Надо было определить на ночлег себя. Прошел по передней, выглянул в прихожую-кухню: никаких кушеток, лежанок. Русская печь вверху завалена барахлом, ее, пожалуй, давно не топили. На вешалке — мое пальто и полушубок Дубровика. Это и подсказало мне, как быть: взял полушубок, бросил его в промежуток между стенкой и плитой (в передней не решился, она проходная, а вечеринка неизвестно когда закончится), лег, не раздеваясь, сняв лишь пиджак, сверху натянул пальто.

И сразу затуманилась, закружилась голова, как после много выпитого, обрывками слов, красками, вспышками начало теряться сознание. Я подумал, что очень, очень устал, и провалился в сон. Но спал некрепко, и мне снилось, будто мы снова в утреннем вагоне — я и Антонида. Рядом старушка с корзинкой яблок. Покупаю самое крупное, самое красное. Хочу разломить. Пальцы соскальзывают: яблоко твердое и гладкое. Пробую еще раз — то же самое. На меня смотрит, страдая, Антонида, а старушка ехидно усмехается. Я набрасываюсь на яблоко, рву его ногтями, бью о край вагонного столика, — оно остается целым, гладким. Стучит, качается вагон, галдят пассажиры, усмехается старушка… Бросаю яблоко на пол, топчу его ногами и думаю: «Зачем? Ведь оно железное — гремит на весь вагон…» Антонида исчезает, старушка принимается хохотать, скаля щербатый рот… И я просыпаюсь.

За стеной, где была вечеринка, что-то упало, звонко разбилось. Послышался женский плач.

— Ксюш, к чему это такое…

— Дурак, нахал, чтоб ноги твоей не было!

— К примеру, я сурьезно…

— К примеру?.. — Швырок, удар, звон битого стекла. — Вот тебе «к примеру»!

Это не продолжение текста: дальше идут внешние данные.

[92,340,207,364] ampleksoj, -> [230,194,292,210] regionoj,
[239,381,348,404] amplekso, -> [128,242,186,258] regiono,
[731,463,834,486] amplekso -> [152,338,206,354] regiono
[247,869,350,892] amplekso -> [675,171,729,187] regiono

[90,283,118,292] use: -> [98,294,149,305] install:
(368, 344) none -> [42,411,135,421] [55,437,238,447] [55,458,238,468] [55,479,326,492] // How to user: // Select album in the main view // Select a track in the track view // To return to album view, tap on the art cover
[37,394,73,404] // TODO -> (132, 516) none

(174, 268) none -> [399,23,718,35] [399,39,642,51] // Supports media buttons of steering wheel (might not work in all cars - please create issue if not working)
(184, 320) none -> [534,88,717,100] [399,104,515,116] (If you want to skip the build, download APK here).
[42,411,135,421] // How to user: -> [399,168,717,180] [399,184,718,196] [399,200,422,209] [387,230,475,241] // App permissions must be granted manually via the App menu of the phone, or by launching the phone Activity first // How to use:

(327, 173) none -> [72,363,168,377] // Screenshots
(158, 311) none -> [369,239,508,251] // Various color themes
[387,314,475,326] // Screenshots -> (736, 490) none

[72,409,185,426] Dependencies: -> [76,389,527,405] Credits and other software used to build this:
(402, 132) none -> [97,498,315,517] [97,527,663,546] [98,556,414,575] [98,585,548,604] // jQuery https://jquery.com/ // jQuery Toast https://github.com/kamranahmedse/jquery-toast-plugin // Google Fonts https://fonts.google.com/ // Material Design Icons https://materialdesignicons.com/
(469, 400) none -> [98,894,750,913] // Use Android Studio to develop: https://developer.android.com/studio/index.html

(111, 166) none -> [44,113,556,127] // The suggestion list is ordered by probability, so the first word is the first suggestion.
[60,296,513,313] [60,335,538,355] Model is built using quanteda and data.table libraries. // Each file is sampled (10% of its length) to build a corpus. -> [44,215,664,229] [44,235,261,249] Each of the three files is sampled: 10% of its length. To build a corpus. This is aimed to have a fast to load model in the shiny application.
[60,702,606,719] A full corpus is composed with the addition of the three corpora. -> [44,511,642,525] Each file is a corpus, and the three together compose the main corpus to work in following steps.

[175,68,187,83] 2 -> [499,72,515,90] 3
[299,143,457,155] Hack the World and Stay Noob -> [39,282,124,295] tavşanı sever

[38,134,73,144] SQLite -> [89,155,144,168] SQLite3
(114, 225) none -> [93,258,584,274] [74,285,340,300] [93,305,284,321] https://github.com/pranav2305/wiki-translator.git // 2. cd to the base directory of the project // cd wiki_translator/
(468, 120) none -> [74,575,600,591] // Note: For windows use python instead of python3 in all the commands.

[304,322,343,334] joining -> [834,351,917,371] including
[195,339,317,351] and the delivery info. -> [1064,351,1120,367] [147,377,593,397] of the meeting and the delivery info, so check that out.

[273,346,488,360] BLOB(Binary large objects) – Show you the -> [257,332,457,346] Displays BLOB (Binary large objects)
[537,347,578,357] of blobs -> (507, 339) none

— Ксюш, это такое… Нехорошо…

— А не по закону жить хорошо? Опозорил всю, рожа противная.

— К примеру, я хлопочу…

— Вот я тебе похлопочу! — что-то снимается со стола, железно гремит. — Вон, сказала! Чтоб ноги твоей не было, пока документ замаранный!

Удара не последовало, сержант перехватил нацеленный в него предмет, молча, грубо швырнул Ксюшу на кровать и, наверное, стиснув ее так, что она не могла шевельнуться. Неожиданно послышались ее слабые, покорные, какие-то извинительные рыдания: вот, мол, прости дурочку, все мы такие.

— Эх, Ксюша… — прохрипел сержант.

В окнах светлело, они были мертвенно-серые, как чахоточные, на рукаве шубы возле моей головы мурлыкала кошка, надежно трубил носом казак Дубровик. Затихая, словно постепенно отходя к лучшей, прекрасной жизни, плакала Ксюша.

Я встал, надел пиджак, пальто, попросил кошку поискать другое место, — повесил шубу. Вышел во двор, лишь чуть скрипнув дверью, и сразу окунулся в плотный стоялый туман. Он был холодный, до ощутимой тяжести сырой, — это остывал, готовился к долгой зиме Амур-батюшка. Прошагал на улицу — в глушь, тишину. Дома, едва видимые, горбились темными крышами, напоминали и древнее кочевье, и стога сена в пустой осенней степи. Пошел к угору, из деревни, и ни одна собака не проснулась, не проводила меня лаем.

В полдень я был в Благовещенске, на Зейской улице, которая оказалась не очень близко от реки, искал дом Антониды и чувствовал в себе прежние тридцать семь и три десятых градуса. Будто и не получил я пять десятков уколов за прожитые в санатории три недели.

Старенький, когда-то крашеный домик нашел в конце улицы. Немного постоял в полутемных сенях, отдышался, настроился «на бодрый лад», чтобы не очень огорчить Антониду. Несильно постучал. Открыла толстая, свежелицая женщина (я сразу подумал: «Ее мать»), схватила мою руку, втащила меня в дверь, приказала снять пальто и повела к столу.